Собственные сочинения Ницше были откровенно тяжеловесными и схоластичными. Он был искусным гармонистом и контрапунктистом, но его музыкальным идеям не хватало жизни. В самые простые песни он вводил резкие и надуманные модуляции. Музыка Рихарда Штрауса, который называет себя его учеником и черпал вдохновение в его «Так говорил Заратустра», привела бы его в восторг. Штраус совершил невероятный трюк, написав произведение в двух тональностях одновременно. Подобное начинание вызвало бы живой интерес Ницше.

Тем не менее его музыка не была лишь плодом кабинетных занятий и правил, и у нас есть свидетельства того, что он часто вдохновлялся на сочинительство вспышками сильных эмоций. По пути на франко-прусскую войну он написал патриотическую песню, слова и музыку, прямо в поезде. Он назвал ее «Прощай! Я должен идти!» и переложил для мужского хора a capella. Стоило бы послушать, как немецкий männerchor с его высокими, «пивными» тенорами и тяжеловесными басами поет это любопытное произведение. Безусловно, более гротескной музыки смертный человек еще не переносил на бумагу.

Много было написано различными комментаторами о странном очаровании прозаического стиля Ницше. Он, несомненно, был мастером немецкого языка, но это мастерство не было врожденным. Подобно Спенсеру, он в начале жизни предпринял сознательное усилие, чтобы обрести легкость и силу в письме. Его успех был гораздо значительнее, чем у Спенсера. К концу — например, в «Антихристе» — он достиг степени мощного и убедительного высказывания, почти сравнимого с Хаксли. Но его стиль никогда не демонстрировал той удивительной ясности, абсолютной уверенности и неизбежности, которые делают «Светские проповеди» столь потрясающе впечатляющими. Ницше всегда был ближе к Карлейлю, чем к Аддисону. «Его стиль, — говорит автор в Athenæum, — это сноп искр, которые разлетаются, как фейерверк, по всему небу».

«Мое чувство формы, — говорит сам Ницше, — пробудилось при соприкосновении с Саллюстием». Позже он изучал великих французских стилистов, особенно Ларошфуко, и многому у них научился.
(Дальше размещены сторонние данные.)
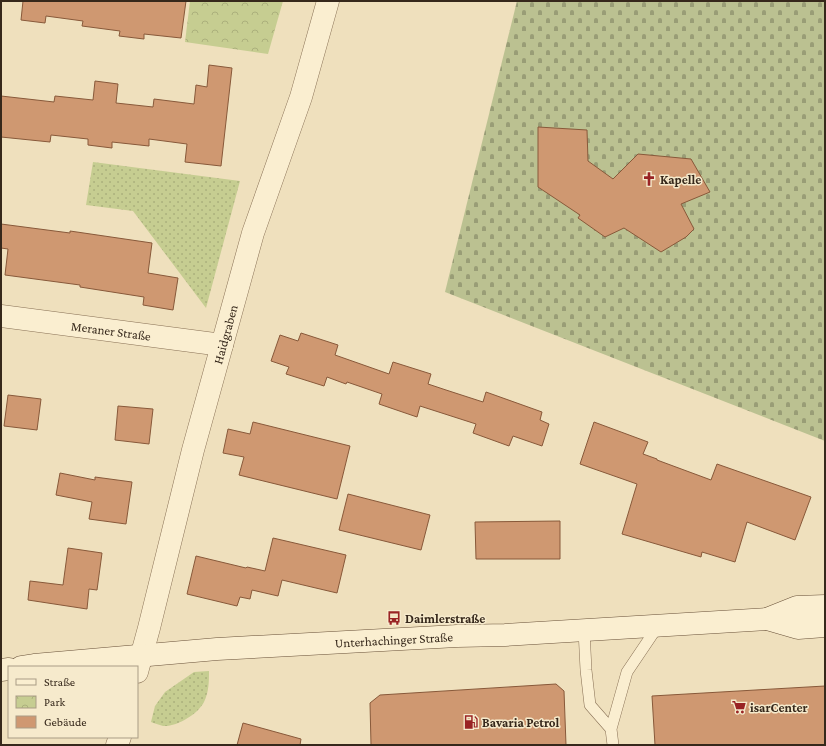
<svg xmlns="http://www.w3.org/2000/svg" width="826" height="746" font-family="'Crimson Pro',serif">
	<defs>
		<pattern id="grass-dots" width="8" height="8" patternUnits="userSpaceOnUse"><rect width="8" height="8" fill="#c6cd91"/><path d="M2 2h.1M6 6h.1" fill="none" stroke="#abb07c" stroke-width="1.8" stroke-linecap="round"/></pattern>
		<pattern id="cemetery-stones" width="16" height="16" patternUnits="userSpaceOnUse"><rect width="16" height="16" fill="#bbc191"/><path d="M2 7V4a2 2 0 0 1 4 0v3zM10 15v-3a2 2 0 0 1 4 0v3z" fill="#999d76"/></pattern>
		<pattern id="park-crowns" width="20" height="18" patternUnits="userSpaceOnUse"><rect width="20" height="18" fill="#c6cd91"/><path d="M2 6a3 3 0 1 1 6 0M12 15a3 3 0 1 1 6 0" fill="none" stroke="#abb07c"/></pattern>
	</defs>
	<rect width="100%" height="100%" fill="#efe0bd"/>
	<path fill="url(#grass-dots)" d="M 93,162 L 240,181 L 206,308 L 133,211 L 86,205 Z
		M 209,671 C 209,681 209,692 204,702 C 198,714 177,727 163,726 C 159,725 154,723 151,722 L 155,706 L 165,692 L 194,672 Z"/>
	<path fill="url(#cemetery-stones)" d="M 517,1 L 825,1 L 825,441 L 445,292 Z"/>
	<path fill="url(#park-crowns)" d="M 190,1 L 283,1 L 268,54 L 185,42 Z"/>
	<path fill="#cf9871" stroke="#88593a" d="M 23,1 L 186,1 L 181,38 L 144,34 L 144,39 L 119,36 L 120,31 L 82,26 L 83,21 L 46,16 L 45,23 L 21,20 Z
		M 209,65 L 232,68 L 221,166 L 185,162 L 187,144 L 149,139 L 149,146 L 112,142 L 112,148 L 88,145 L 88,139 L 51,135 L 50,142 L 1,137 L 1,96 L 54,102 L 55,96 L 93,100 L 95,81 L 118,84 L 116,103 L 153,107 L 154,99 L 194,104 L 196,85 L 207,87 Z
		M 538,127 L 587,130 L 588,161 L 613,179 L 638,154 L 691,159 L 710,192 L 681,204 L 694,229 L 686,237 L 661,252 L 624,228 L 605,237 L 578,218 L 580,215 L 538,187 Z
		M 1,224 L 70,233 L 70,231 L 152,243 L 148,273 L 178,278 L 173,310 L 143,305 L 144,297 L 80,287 L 80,285 L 5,275 L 8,249 L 1,248 Z
		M 301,333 L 338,345 L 335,355 L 389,374 L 393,362 L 431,374 L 428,384 L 446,390 L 483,402 L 486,392 L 542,412 L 540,420 L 549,424 L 542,446 L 513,436 L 509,446 L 473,433 L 476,424 L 420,406 L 417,417 L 379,404 L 382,394 L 347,382 L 346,384 L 327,377 L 324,386 L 286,374 L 289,367 L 271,361 L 280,335 L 298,341 Z
		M 8,395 L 41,399 L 37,430 L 4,426 Z
		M 118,406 L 153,409 L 149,444 L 115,440 Z
		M 253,422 L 350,446 L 337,499 L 239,475 L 244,457 L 223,453 L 228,429 L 250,434 Z
		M 594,422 L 648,442 L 643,454 L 657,459 L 657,460 L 711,480 L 717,464 L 811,497 L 795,540 L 747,522 L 735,562 L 702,552 L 701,557 L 622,534 L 637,484 L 580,464 Z
		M 60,473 L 95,480 L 95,477 L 132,482 L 126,524 L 89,519 L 92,502 L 56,495 Z
		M 348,494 L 430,515 L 421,550 L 339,530 Z
		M 560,521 L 560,559 L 476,559 L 475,522 Z
		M 273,538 L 346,555 L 337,593 L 282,580 L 278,596 L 252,590 L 250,599 L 240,597 L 237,606 L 187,594 L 196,556 L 246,568 L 247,567 L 265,571 Z
		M 68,548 L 102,553 L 97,590 L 89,589 L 87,609 L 28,600 L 30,581 L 63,585 Z
		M 556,684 L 564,691 L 566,745 L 371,745 L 370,703 L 380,695 Z
		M 825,686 L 825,745 L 655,745 L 652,696 Z
		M 243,723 L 301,739 L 300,745 L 237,745 Z"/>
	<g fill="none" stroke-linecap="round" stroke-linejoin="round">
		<defs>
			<path id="service" d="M 584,630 L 586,670 L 590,705 L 611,729
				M 613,745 L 611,729 L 627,672 L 658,626"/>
			<g id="minor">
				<path id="s1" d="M 1,316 L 222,345"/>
				<path id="s2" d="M 137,672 L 149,628 L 193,450 L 253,233 L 301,97 L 328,1"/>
				<path d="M 117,745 L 120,737"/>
			</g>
			<g id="secondary">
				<path d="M 767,619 L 798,628 L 825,626"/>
				<path id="s3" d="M 21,667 L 34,665 L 217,649 L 457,636 L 505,635 L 767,619 L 797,607 L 825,606"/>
				<path d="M 1,670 L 9,669"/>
			</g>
		</defs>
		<use href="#service" stroke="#887055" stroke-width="12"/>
		<use href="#minor" stroke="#887055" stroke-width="23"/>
		<use href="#secondary" stroke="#695139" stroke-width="23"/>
		<use href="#service" stroke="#faeed0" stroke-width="11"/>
		<use href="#minor" stroke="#faeed0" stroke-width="22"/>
		<use href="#secondary" stroke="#faeed0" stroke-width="22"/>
	</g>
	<defs>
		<symbol id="church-bare" viewBox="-9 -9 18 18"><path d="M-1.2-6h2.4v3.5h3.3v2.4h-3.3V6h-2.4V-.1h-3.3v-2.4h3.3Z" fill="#992324" stroke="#f6eacc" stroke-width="2.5" paint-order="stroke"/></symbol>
		<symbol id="bus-bare" viewBox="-9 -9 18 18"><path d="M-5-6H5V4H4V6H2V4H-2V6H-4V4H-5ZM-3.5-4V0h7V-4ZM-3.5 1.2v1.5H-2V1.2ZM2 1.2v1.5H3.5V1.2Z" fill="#992324" stroke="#f6eacc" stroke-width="2.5" paint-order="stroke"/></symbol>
		<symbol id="supermarket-bare" viewBox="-9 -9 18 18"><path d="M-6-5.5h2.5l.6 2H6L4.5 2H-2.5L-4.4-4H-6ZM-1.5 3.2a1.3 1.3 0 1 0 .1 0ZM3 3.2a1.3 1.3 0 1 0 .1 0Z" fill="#992324" stroke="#f6eacc" stroke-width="2.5" paint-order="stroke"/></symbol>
		<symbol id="fuel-bare" viewBox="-9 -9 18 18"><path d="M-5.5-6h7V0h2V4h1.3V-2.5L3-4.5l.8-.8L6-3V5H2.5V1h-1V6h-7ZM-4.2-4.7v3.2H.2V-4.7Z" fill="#992324" stroke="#f6eacc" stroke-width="2.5" paint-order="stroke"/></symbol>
	</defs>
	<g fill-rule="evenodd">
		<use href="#church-bare" x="639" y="169" width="20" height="20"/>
		<use href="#bus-bare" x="384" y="608" width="20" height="20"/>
		<use href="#supermarket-bare" x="729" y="697" width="20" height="20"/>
		<use href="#fuel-bare" x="461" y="712" width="20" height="20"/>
	</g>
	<g text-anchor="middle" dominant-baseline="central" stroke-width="3" stroke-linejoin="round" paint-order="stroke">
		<g font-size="13" font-weight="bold" fill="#36281b" stroke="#f6eacc" text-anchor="start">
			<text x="660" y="179">Kapelle</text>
			<text x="405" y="618">Daimlerstraße</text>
			<text x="750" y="707">isarCenter</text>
			<text x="482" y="722">Bavaria Petrol</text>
		</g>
		<g font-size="13" fill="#36281b" stroke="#f6eacc">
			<text stroke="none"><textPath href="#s1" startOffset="111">Meraner Straße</textPath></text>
			<text stroke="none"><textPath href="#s2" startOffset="349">Haidgraben</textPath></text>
			<text stroke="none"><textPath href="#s3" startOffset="374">Unterhachinger Straße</textPath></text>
		</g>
	</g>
	<rect width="826" height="746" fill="none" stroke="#36281b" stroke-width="4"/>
	<rect x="8" y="666" width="130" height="72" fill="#f6eacc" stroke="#a99c85"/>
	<rect x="16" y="679" width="20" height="6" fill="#faeed0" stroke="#a99c85"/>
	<text x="44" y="686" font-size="12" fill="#36281b">Straße</text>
	<rect x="16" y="696" width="20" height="12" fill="url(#park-crowns)" stroke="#a99c85"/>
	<text x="44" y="706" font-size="12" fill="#36281b">Park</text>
	<rect x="16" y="716" width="20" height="12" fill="#cf9871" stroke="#a99c85"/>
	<text x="44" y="726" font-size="12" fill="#36281b">Gebäude</text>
</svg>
Он стал мастером афоризма и эпиграммы, и это мастерство, вполне естественно, приводило его время от времени к скатыванию к чистой ярости и инвективам. Он осыпал своих оппонентов всевозможными резкими прозвищами — лжец, мошенник, фальшивомонетчик, вол, осел, змея и вор. Все, что ему нужно было сказать, он вбивал гигантскими ударами, сопровождая это жутким ревом и гримасничаньем. «Нервный, яркий и живописный, полный огня и великолепной жизненной силы, — говорит один критик, — его стиль сверкал и искрился, как пылающее пламя, и обладал своего рода дифирамбическим движением, которое порой напоминает размах пиндарических од». Естественно, эта самая необузданность делала его поэзию бесформенной и гротескной. Он презирал метры и рифмы и неистовствовал в чистом дикарстве. Читая его стихи, невольно приходишь к мысли, что их следовало бы печатать разными шрифтами и дюжиной ярких чернил.

Ницше никогда не был женат, но он отнюдь не был женоненавистником. Его сестра, правда, рассказывает нам, что он сделал официальное предложение руки и сердца молодой голландке, фрейлейн Тр——, в Женеве в 1876 году, а история его мелодраматического романа с мадемуазель Лу Саломе, случившегося шесть лет спустя, была кратко изложена в предыдущей главе. В его жизни были и другие женщины, и в ранние, и в поздние годы, а некоторые сплетники не стесняются обвинять его в страсти к Козиме Вагнер, по-видимому, на том основании, что в свои последние безумные дни он писал ей: «Ариадна, я люблю тебя!». Но его намерения редко были серьезными. Даже когда он преследовал мадемуазель Саломе от Рима до Лейпцига, ссорился из-за нее с сестрой и угрожал бедному Ре огнестрельным оружием, есть веские основания полагать, что он уклонялся от брачных уз. Короче говоря, его предложение было скорее предложением свободного союза, нежели брака. В остальном он благоразумно ограничивался невозможными флиртами. Во время всех своих странствий он был окружен вниманием красавиц на курортах и в гостиных отелей не только потому, что был загадочным и романтичным на вид парнем, но и потому, что его философия считалась богохульной и непристойной, особенно теми, кто ничего о ней не знал. Но прекрасные поклонницы, которых он выделял, были либо надежно замужем, либо безнадежно стары. «Жениться для меня, — размышлял он в 1887 году, — было бы, вероятно, чистой глупостью».

Есть сентиментальные критики, которые полагают, что полное отсутствие у Ницше жизнерадостности объясняется отсутствием жены. Хорошая женщина — одновременно красивая и разумная — спасла бы его, говорят они, от мрачных фантазий. Он бы раскрылся и смягчился в лучах ее улыбок, а дети сделали бы его цивилизованным. Изъян этой теории заключается в том, что философы, по-видимому, не процветают среди сцен супружеского счастья. Высокое мышление, по-видимому, предполагает пансионную пищу и тесные спальни. Спиноза, жующий свою одинокую селедку на пустынной лестнице, представляет собой картину, которая, возможно, огорчает нас, но следует признать, что она также удовлетворяет наше чувство вечной целесообразности. Женатый Спиноза с двумя сыновьями в колледже, другим, управляющим семейным делом по шлифовке линз, дочерью, занятой своим приданым, и женой, становящейся сварливой и толстой — это видение, увы, нелепо, возмутительно и невозможно! Мы должны представлять философов существами одинокими, но не тоскующими. Женатый Шопенгауэр, Кант или Ницше были бы немыслимы.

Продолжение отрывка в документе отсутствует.